AAHOA Members Visit DC to Raise Awareness of Industry Issues

WASHINGTON—The Asian American Hotel Owners Association (AAHOA) kicked off its Spring National Advocacy Conference today as more than 250 hoteliers from across the country visit Washington, DC, to meet with their legislators on Capitol Hill. The two-day conference allows hoteliers to raise awareness about issues affecting the industry, to help inform the legislative process and to highlight how the hospitality industry is a key economic driver in the United States.

“America’s hoteliers create jobs, welcome guests into our communities and provide a valuable service to travelers across the nation. AAHOA members are eager to share their knowledge of the hospitality industry with our congressional leaders,” said AAHOA Chairman Hitesh (HP) Patel. “Whether it’s highlighting how they are reinvesting the tax savings generated by the Tax Cuts and Jobs Act as they create new jobs, increase wages, and expand their properties, or discussing the important steps our industry is taking to combat human trafficking, AAHOA members are letting our lawmakers know about the issues that matter most to them.”

Spring National Advocacy Conference attendees will hear from members of Congress and participate in AAHOA’s Human Trafficking Awareness Training, developed in partnership with Polaris, and led by Elaine McCartin of Polaris. AAHOA Vice Chairwoman Jagruti Panwala testified earlier today before the House Committee on Small Business Subcommittee on Economic Growth, Tax and Capital Access. Her testimony focused on the economic impact of the travel and tourism industry, small business contributions to the economy and important issues facing the industry.
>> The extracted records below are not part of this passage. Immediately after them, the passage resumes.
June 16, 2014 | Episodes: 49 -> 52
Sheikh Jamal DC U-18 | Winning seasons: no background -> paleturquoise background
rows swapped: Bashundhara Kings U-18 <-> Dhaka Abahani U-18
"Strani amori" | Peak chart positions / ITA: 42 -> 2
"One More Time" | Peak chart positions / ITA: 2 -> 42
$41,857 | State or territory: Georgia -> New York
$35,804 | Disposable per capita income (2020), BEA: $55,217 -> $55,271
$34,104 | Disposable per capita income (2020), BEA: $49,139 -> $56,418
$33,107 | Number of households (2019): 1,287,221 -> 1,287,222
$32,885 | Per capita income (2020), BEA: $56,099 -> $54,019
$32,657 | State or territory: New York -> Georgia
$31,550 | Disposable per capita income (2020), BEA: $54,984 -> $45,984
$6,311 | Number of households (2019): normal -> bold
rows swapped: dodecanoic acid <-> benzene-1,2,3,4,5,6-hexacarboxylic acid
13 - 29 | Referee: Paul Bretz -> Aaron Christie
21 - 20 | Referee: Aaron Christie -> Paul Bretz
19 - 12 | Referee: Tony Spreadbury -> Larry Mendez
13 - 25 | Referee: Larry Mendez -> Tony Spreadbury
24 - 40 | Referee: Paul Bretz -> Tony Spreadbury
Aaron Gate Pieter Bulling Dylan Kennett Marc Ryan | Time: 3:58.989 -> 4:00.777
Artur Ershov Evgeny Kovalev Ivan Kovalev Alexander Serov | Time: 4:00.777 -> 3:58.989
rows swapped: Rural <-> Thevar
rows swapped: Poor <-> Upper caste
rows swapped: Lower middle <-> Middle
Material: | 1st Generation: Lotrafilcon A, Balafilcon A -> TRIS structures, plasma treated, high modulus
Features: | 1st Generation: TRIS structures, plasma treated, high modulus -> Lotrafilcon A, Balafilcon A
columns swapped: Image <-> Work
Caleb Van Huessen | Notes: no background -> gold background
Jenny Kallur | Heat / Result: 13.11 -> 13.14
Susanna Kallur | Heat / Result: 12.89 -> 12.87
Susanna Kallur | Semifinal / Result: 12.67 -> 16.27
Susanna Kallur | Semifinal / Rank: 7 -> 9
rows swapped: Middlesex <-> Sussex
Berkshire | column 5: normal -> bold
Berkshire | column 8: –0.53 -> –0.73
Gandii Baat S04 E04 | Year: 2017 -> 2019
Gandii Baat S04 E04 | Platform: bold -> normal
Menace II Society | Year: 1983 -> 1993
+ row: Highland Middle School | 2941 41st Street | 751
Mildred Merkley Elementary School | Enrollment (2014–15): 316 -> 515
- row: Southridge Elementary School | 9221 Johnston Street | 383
AAHOA President and CEO Chip Rogers said, “Constituent input is vitally important to the legislative process. This week, America’s hoteliers will be talking to lawmakers about how to make the tax law work even better for small business owners, promoting international travel, stopping predatory lawsuits and clarifying laws affecting the franchise industry. Addressing these issues will continue to strengthen our economy, create more certainty for small business owners and help hotels support the more than eight million jobs in affiliated industries.”